Why Is the EU Pushing for Chat Control?
Given the issues surrounding chat control, many may wonder why the EU is hell-bent on passing such legislation, especially when the bloc touts itself as pro-privacy.
In short, chat control is being promoted as a way to combat child sexual abuse material (CSAM). Unfortunately, while such a goal is certainly admirable, trying to tackle it with chat control legislation is problematic at best.
“Let me be clear what that means: to detect grooming’ is not simply searching for known CSAM. It isn’t using AI to detect new CSAM, which is also on the table. It’s running algorithms reading your actual text messages to figure out what you’re saying, at scale.” — Matthew Green (@matthew_d_green), May 10, 2022.
“It is potentially going to do this on encrypted messages that should be private. It won’t be good, and it won’t be smart, and it will make mistakes. But what’s terrifying is that once you open up ‘machines reading your text messages’ for any purpose, there are no limits.” — Matthew Green (@matthew_d_green), May 10, 2022.
Private messaging platform Threema further describes the issues:
Of course, sharing CSAM is an absolutely intolerable, horrific crime that has to be punished. Before CSAM can be shared online, however, a child must have suffered abuse in real life, which is what effective child protection should be trying to prevent (and what Chat Control does not focus on). For this and many other reasons, child protection organizations such as Germany’s Federal Child Protection Association are against Chat Control, arguing that it’s “neither proportionate nor effective.”
Besides, there’s no way of really knowing whether Chat Control would actually be (or remain) limited to CSAM. Once the mass-surveillance apparatus is installed, it could easily be extended to detect content other than CSAM without anyone noticing it. From a service provider’s point of view, the detection mechanism, which is created and maintained by third parties, essentially behaves like a black box.
Experts Say There Are Better Options
In Germany’s arguments against the EU’s efforts, Chief Prosecutor Markus Hartmann, Head of the Central and Contact Point Cybercrime North Rhine-Westphalia, said the EU was going to far in its proposals. Instead, he said law enforcement agencies should be better funded and supported so they could better combat CSAM using traditional techniques.

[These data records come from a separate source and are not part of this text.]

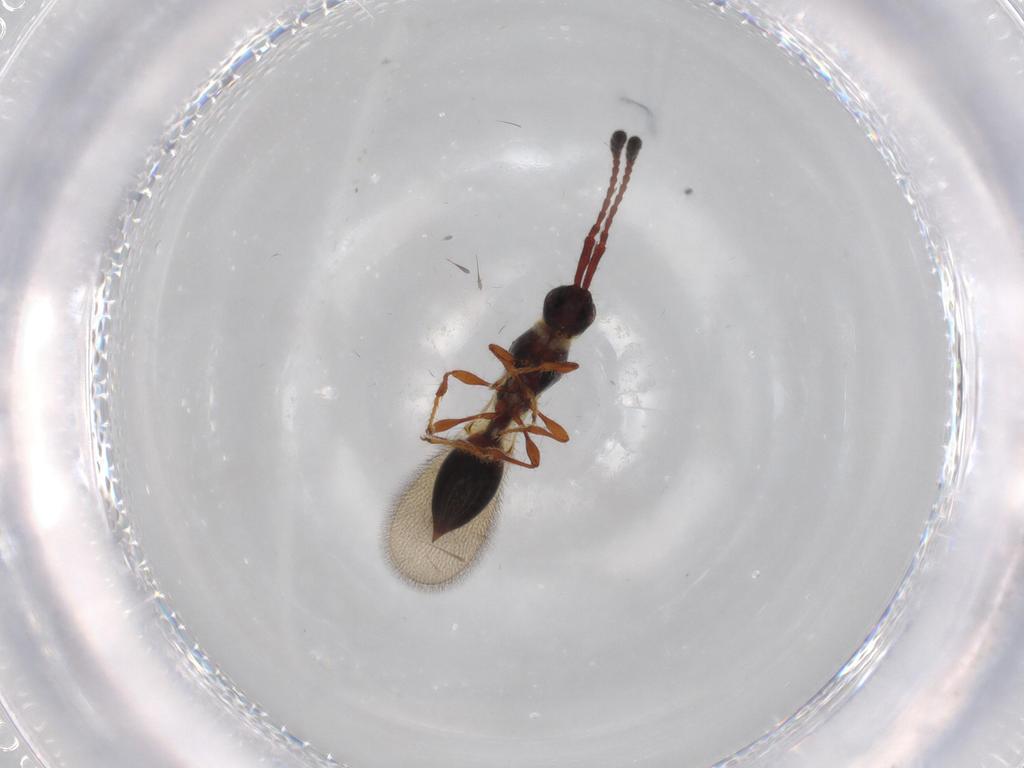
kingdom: Animalia
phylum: Arthropoda
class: Insecta
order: Hymenoptera
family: Diapriidae
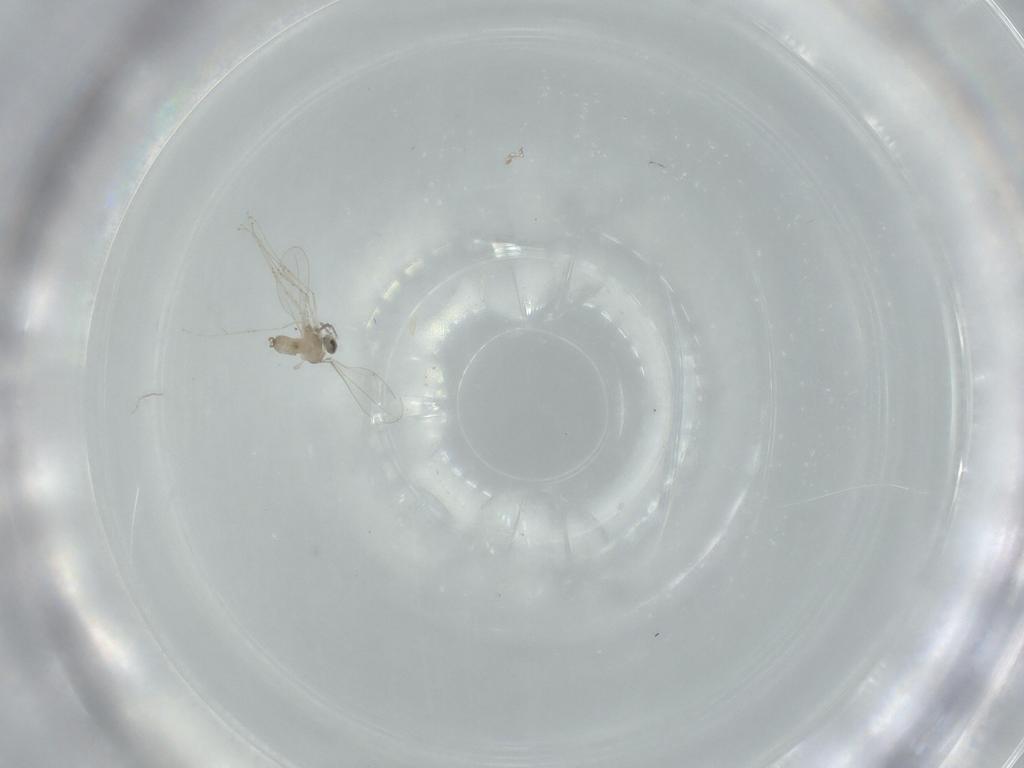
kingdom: Animalia
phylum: Arthropoda
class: Insecta
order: Diptera
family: Cecidomyiidae
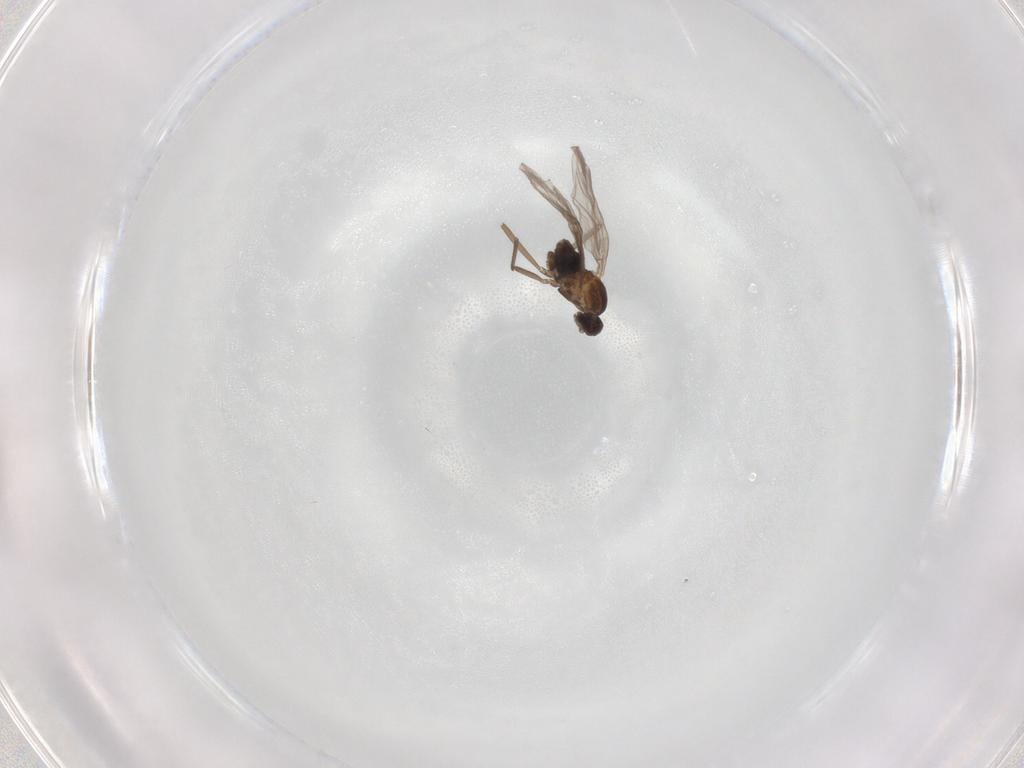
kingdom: Animalia
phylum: Arthropoda
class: Insecta
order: Diptera
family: Cecidomyiidae
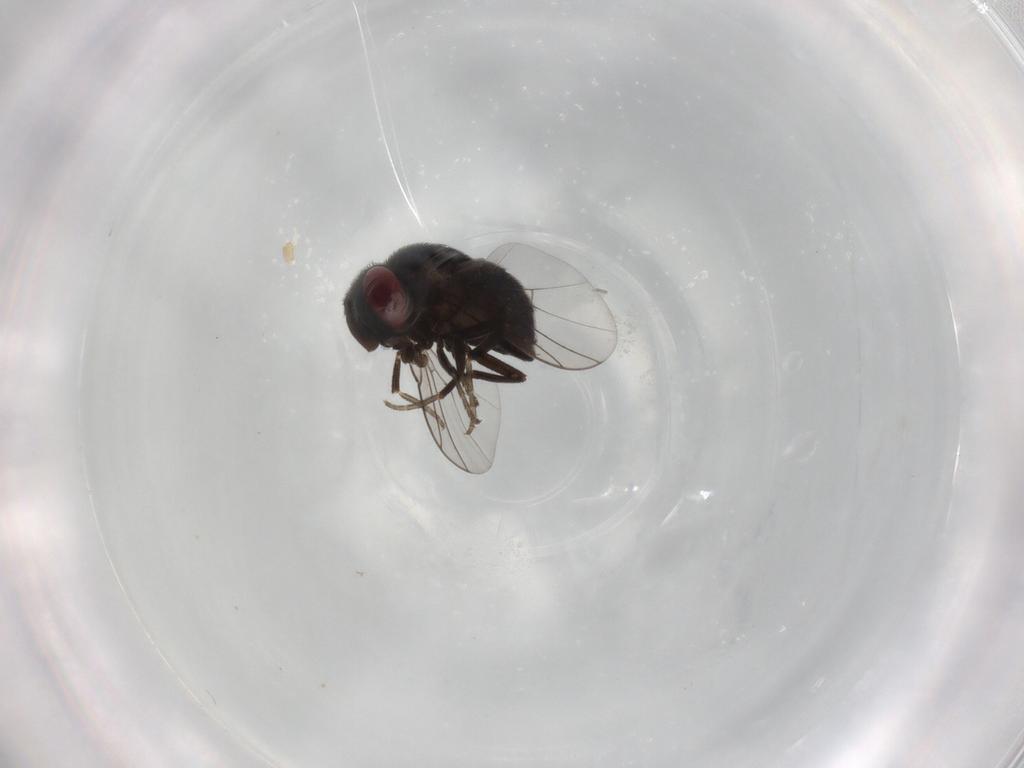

Other experts agree with Chief Prosecutor Hartmann.
“Child protection is not served if the regulation later fails before the European Court of Justice,” said Felix Reda from the Society for Freedom Rights. “The damage to the privacy of all people would be immense “, he added. “The tamper-free surveillance violates the essence of the right to privacy and cannot therefore be justified by any fundamental rights assessment.”
“The draft regulation basically misses the goal of countering child abuse representations,” emphasized the Computer scientist and spokeswoman for the Chaos Computer Club, Elina Eickstädt (via computer translation). “The design is based on a gross overestimation of capabilities of technologies “, especially with regard to the detection of unknown material.
What Happens If the Legislation Passes?
If the EU is successful in passing the legislation, citizens will lose access to private communications platforms, such as Signal and Threema, as both platforms have vowed to pull out of the EU.
In due time, the issue will likely make its way to EU courts, and experts hope the legislation will be struck down there.
In the meantime, [as Matthew Green says](“the most sophisticated mass surveillance machinery ever deployed outside of China and the USSR.”), EU citizens will have to contend with “the most sophisticated mass surveillance machinery ever deployed outside of China and the USSR.”